• Records:
....
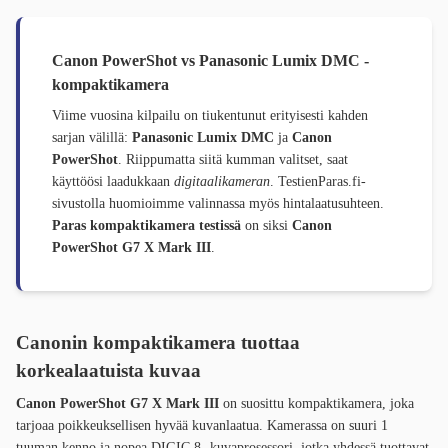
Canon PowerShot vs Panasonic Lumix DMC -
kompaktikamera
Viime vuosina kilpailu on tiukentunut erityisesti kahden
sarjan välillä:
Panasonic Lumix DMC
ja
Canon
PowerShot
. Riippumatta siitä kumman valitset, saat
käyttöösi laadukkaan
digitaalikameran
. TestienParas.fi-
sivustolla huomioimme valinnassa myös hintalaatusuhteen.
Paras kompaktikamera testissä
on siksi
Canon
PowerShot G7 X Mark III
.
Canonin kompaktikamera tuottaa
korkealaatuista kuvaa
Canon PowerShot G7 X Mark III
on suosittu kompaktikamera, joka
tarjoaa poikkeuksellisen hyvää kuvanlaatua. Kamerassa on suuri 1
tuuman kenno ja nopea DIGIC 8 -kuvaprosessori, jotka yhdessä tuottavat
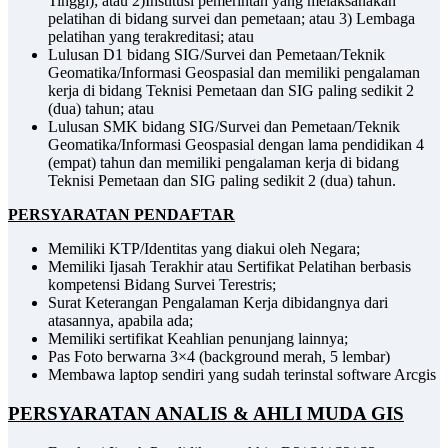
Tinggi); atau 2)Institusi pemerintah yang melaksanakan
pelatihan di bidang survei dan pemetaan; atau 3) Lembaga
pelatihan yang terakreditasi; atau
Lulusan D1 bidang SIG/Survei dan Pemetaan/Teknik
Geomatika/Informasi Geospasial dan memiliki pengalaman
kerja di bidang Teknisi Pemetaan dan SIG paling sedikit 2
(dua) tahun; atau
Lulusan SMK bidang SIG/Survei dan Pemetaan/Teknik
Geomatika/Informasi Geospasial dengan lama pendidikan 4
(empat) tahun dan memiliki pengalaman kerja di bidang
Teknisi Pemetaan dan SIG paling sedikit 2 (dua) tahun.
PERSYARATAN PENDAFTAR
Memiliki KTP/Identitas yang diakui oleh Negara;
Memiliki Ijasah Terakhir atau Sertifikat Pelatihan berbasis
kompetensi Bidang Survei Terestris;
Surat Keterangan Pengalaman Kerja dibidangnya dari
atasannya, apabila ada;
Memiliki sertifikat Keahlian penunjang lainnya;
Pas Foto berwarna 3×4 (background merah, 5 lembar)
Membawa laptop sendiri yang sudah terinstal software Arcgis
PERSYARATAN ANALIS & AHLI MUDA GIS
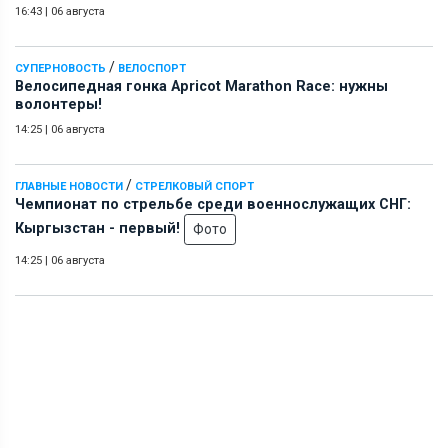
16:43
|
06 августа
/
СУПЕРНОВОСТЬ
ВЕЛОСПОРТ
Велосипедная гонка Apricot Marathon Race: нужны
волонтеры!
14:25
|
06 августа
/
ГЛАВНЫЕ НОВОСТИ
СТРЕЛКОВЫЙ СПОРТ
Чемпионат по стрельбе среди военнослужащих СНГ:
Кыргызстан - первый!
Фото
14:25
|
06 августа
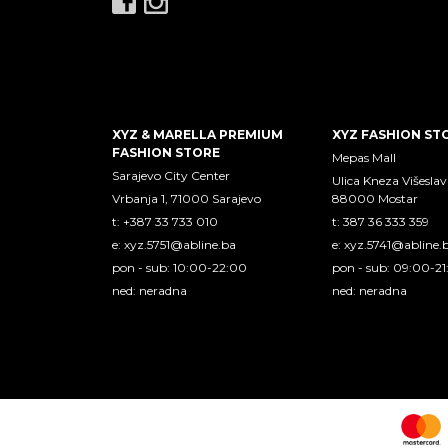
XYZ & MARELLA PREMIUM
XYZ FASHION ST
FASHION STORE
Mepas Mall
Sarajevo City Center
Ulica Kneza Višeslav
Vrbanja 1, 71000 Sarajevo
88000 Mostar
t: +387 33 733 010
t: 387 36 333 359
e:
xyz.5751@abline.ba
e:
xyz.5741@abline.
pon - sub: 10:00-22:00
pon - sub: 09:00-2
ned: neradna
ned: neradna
....
• Exercise objective:
Tally every line in the listing above that contains "Teknik", then state only the total.

• Your solution:
2